Asia’s seas are a primary scene of potential contemporary geopolitical conflict. At times of intensifying competition and the proliferation of naval expansion programs, the maritime domain is where the ambitions and strategies of emerging and established powers meet and collide. These rough encounters create shifting fault lines that are – maybe nowhere more than in the South China Sea – prone to escalation and to produce a new balance of power.

Drawing from a similar assessment, the American author Robert Kaplan identified the South China Sea as not just the place where the future of Eurasia lies, but also as “the future of conflict” itself. Kevin Rudd, the former Australian prime minister, compared it to the Balkans of 1913. Pointing his finger at the People’s Republic of China, Philippine President Benigno Aquino III drew a parallel between Western negligence vis-à-vis the situation in the South China Sea today and their position in 1938 when faced with German forays into Czechoslovakia.

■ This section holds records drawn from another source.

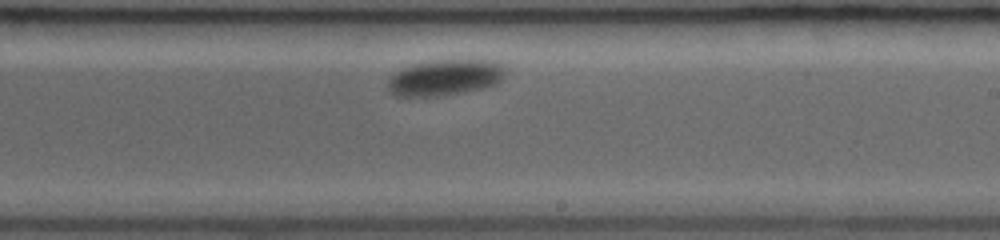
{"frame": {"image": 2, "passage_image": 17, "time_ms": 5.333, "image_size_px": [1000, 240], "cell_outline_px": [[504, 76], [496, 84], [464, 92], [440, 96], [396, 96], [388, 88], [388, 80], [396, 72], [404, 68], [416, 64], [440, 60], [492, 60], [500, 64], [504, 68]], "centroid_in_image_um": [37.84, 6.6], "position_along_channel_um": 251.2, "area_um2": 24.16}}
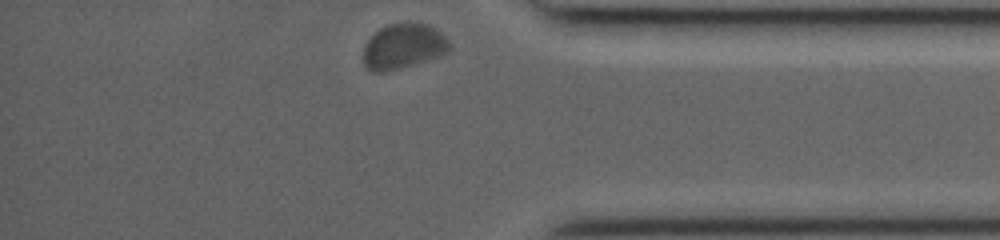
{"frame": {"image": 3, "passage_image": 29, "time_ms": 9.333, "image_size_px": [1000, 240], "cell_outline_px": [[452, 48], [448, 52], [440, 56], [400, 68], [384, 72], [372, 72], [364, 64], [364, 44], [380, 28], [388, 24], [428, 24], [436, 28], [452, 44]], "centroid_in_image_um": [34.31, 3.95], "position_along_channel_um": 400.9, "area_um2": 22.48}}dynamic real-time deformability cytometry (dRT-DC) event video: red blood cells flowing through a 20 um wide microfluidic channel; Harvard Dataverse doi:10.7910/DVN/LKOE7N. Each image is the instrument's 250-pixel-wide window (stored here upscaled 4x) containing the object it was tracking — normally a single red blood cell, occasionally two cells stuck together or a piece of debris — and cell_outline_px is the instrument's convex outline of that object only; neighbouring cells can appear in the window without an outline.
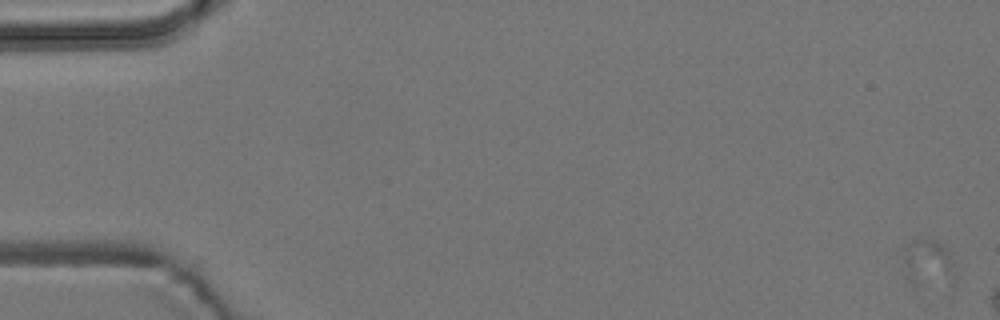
{"species": "common noctule bat (a hibernating species)", "species_latin": "Nyctalus noctula", "temperature_condition": "room temperature", "stored_images_in_passage": 2, "camera_frame_rate_fps": 3000, "um_per_image_px": 0.085, "animal": {"sex": "male", "body_mass_g": 19.2, "forearm_length_mm": 51.8}, "frame": {"image": 1, "passage_image": 1, "time_ms": 0.0, "image_size_px": [1000, 320], "cell_outline_px": [[956, 280], [916, 284], [908, 276], [904, 260], [904, 248], [912, 240], [936, 240], [944, 244], [952, 252], [956, 276]], "centroid_in_image_um": [78.97, 22.26], "position_along_channel_um": 6.0, "area_um2": 13.76}}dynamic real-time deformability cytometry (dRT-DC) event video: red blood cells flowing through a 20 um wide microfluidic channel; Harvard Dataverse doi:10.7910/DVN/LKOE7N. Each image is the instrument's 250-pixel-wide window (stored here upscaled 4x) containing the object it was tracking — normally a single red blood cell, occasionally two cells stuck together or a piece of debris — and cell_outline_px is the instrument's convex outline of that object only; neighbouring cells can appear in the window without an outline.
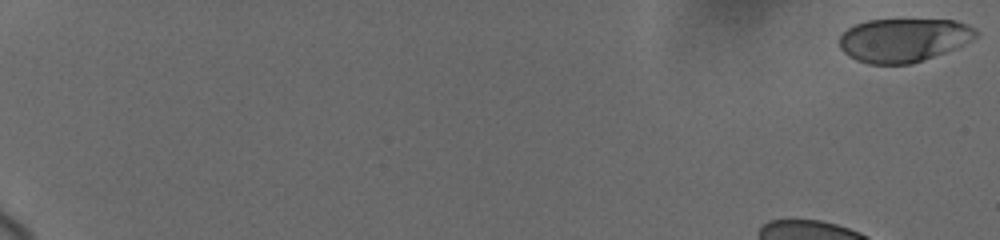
{"species": "human", "species_latin": "Homo sapiens", "temperature_condition": "cold", "stored_images_in_passage": 26, "camera_frame_rate_fps": 3000, "um_per_image_px": 0.085, "donor": {"sex": "female"}, "frame": {"image": 1, "passage_image": 1, "time_ms": 0.0, "image_size_px": [1000, 240], "cell_outline_px": [[980, 32], [976, 36], [964, 44], [956, 48], [924, 60], [912, 64], [868, 64], [856, 60], [848, 56], [840, 48], [840, 36], [848, 28], [856, 24], [868, 20], [956, 20], [968, 24], [976, 28]], "centroid_in_image_um": [76.82, 3.41], "position_along_channel_um": 8.2, "area_um2": 34.8}}
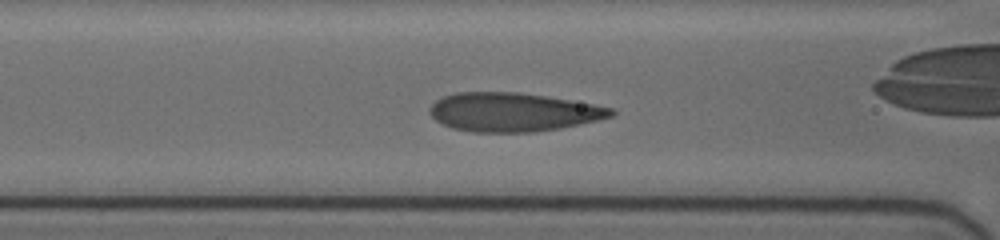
{"frame": {"image": 2, "passage_image": 24, "time_ms": 8.333, "image_size_px": [1000, 240], "cell_outline_px": [[616, 112], [612, 116], [596, 120], [560, 128], [532, 132], [472, 132], [452, 128], [436, 120], [428, 112], [428, 108], [436, 100], [444, 96], [456, 92], [516, 92], [544, 96], [592, 104], [612, 108]], "centroid_in_image_um": [43.55, 9.53], "position_along_channel_um": 123.0, "area_um2": 40.63}}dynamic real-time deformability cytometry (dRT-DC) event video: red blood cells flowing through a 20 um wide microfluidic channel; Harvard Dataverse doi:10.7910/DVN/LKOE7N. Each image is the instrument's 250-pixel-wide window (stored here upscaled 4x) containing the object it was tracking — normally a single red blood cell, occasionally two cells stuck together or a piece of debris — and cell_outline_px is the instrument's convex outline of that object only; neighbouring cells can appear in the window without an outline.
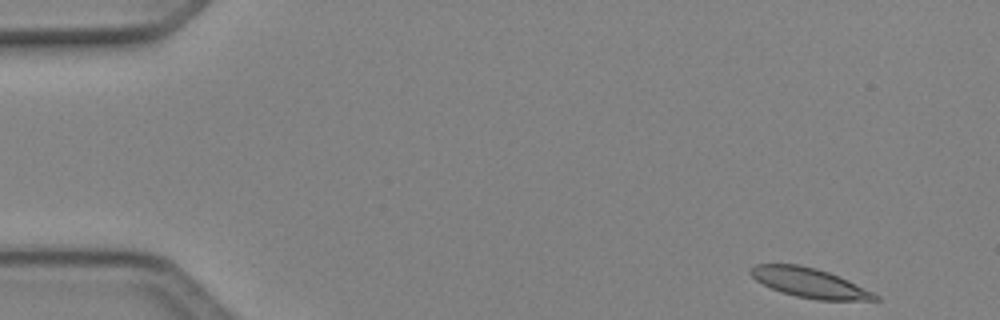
{"species": "Egyptian fruit bat (a non-hibernating species)", "species_latin": "Rousettus aegyptiacus", "temperature_condition": "cold", "stored_images_in_passage": 47, "camera_frame_rate_fps": 3000, "um_per_image_px": 0.085, "animal": {"sex": "female"}, "frame": {"image": 1, "passage_image": 1, "time_ms": 0.0, "image_size_px": [1000, 320], "cell_outline_px": [[880, 300], [816, 300], [796, 296], [772, 288], [756, 280], [748, 272], [748, 268], [756, 264], [800, 264], [816, 268], [840, 276], [880, 296]], "centroid_in_image_um": [68.8, 24.03], "position_along_channel_um": 16.2, "area_um2": 21.33}}
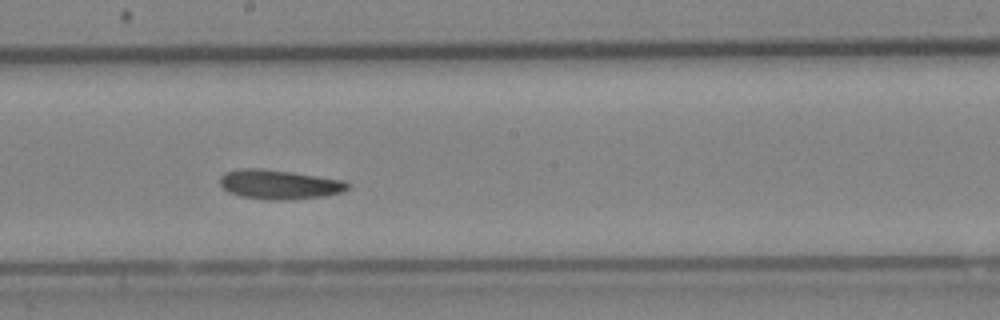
{"frame": {"image": 2, "passage_image": 25, "time_ms": 8.0, "image_size_px": [1000, 320], "cell_outline_px": [[352, 184], [344, 192], [324, 196], [280, 200], [268, 200], [240, 196], [228, 192], [220, 184], [220, 176], [224, 172], [240, 168], [260, 168], [292, 172], [344, 180]], "centroid_in_image_um": [23.74, 15.67], "position_along_channel_um": 224.5, "area_um2": 22.02}}
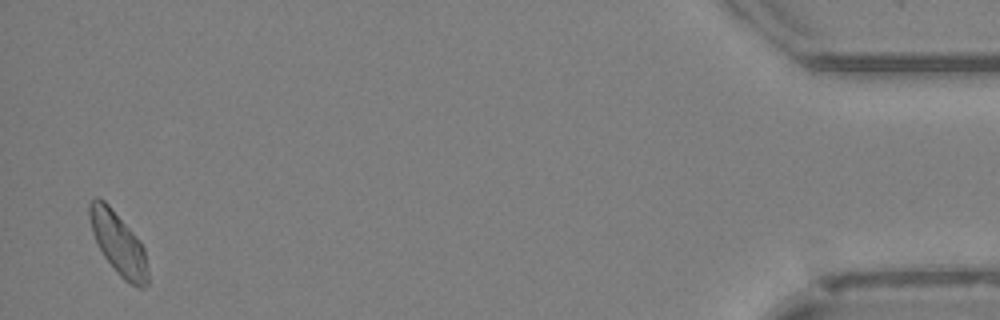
{"frame": {"image": 3, "passage_image": 46, "time_ms": 15.0, "image_size_px": [1000, 320], "cell_outline_px": [[148, 284], [144, 288], [136, 288], [124, 280], [120, 276], [104, 256], [92, 232], [88, 216], [88, 204], [96, 196], [104, 200], [108, 204], [132, 232], [144, 248], [148, 268]], "centroid_in_image_um": [10.06, 20.72], "position_along_channel_um": 425.1, "area_um2": 21.04}, "authors_computed_cell_mechanics": {"area_um2": 21.3282, "velocity_mm_per_s": 4.049, "shape_relaxation_time_tau1_ms": null, "shape_relaxation_time_tau2_ms": 8.0996, "deformation_change_tau1": null, "deformation_change_tau2": 0.1639}}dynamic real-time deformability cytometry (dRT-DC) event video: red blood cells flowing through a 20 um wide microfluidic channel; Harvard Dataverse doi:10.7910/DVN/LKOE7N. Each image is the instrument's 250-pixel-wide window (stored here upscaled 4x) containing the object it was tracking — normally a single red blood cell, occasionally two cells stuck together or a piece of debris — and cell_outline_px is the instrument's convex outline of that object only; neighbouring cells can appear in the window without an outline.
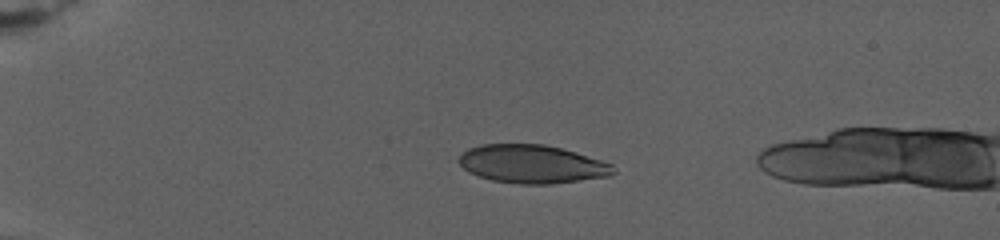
{"species": "human", "species_latin": "Homo sapiens", "temperature_condition": "warm", "stored_images_in_passage": 101, "camera_frame_rate_fps": 3000, "um_per_image_px": 0.085, "donor": {"sex": "female"}, "frame": {"image": 1, "passage_image": 1, "time_ms": 0.0, "image_size_px": [1000, 240], "cell_outline_px": [[616, 172], [612, 176], [548, 184], [520, 184], [492, 180], [476, 176], [468, 172], [448, 160], [468, 148], [480, 144], [544, 144], [576, 152], [612, 164], [616, 168]], "centroid_in_image_um": [45.09, 13.94], "position_along_channel_um": 39.9, "area_um2": 35.32}}
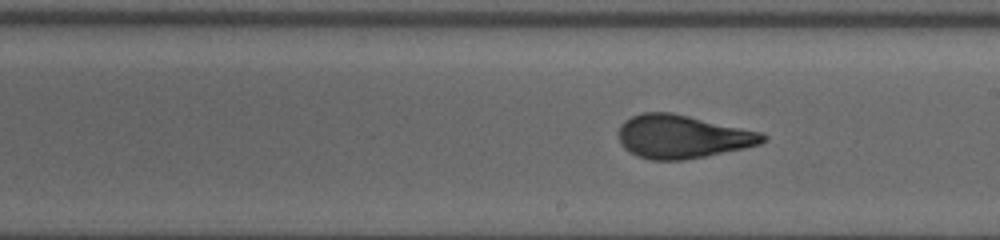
{"frame": {"image": 2, "passage_image": 57, "time_ms": 9.667, "image_size_px": [1000, 240], "cell_outline_px": [[768, 136], [760, 144], [744, 148], [704, 156], [680, 160], [652, 160], [636, 156], [628, 152], [620, 144], [620, 124], [624, 120], [632, 116], [644, 112], [672, 112], [764, 132]], "centroid_in_image_um": [58.0, 11.6], "position_along_channel_um": 231.0, "area_um2": 36.53}}
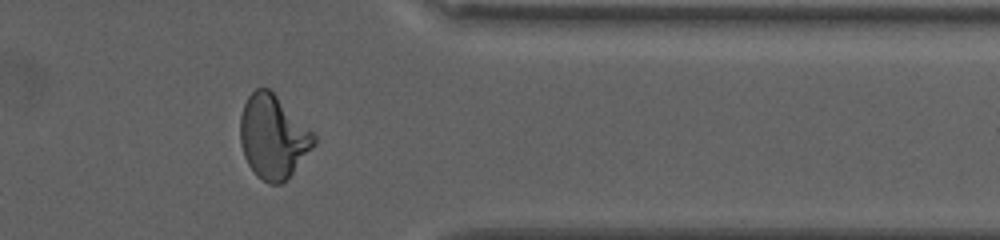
{"frame": {"image": 3, "passage_image": 98, "time_ms": 16.0, "image_size_px": [1000, 240], "cell_outline_px": [[316, 144], [292, 172], [280, 184], [268, 184], [256, 176], [248, 164], [244, 156], [240, 144], [240, 116], [244, 104], [248, 96], [256, 88], [268, 88], [316, 136]], "centroid_in_image_um": [23.17, 11.65], "position_along_channel_um": 388.2, "area_um2": 35.32}, "authors_computed_cell_mechanics": {"area_um2": 36.0672, "velocity_mm_per_s": 2.5935, "shape_relaxation_time_tau1_ms": 9.3727, "shape_relaxation_time_tau2_ms": 1.1316, "deformation_change_tau1": 0.2478, "deformation_change_tau2": 0.0815}}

Certainly, the lexical context is polarized. Strong statements and dramatic historical analogies serve a purpose: they demonstrate how different parties navigate and interpret the intricacies of South China Sea disputes, either for the sake of domestic legitimacy, diplomatic outreach or political imperatives. In fact, the South China Sea has been home to latent tensions, ambivalent postures and insidious interpretations for several decades. The underlying reality is that China and the Association of Southeast Asian Nations (Asean) have built a system of “negotiated tensions” in the South China Sea since at least 1992. The premise that China was willing to compromise provided sufficient grounding for Asean to progress and regional stability to prevail. But this functional status quo may come to a close since parties may derive from the ambiguous signals of others a sense of strategic urgency.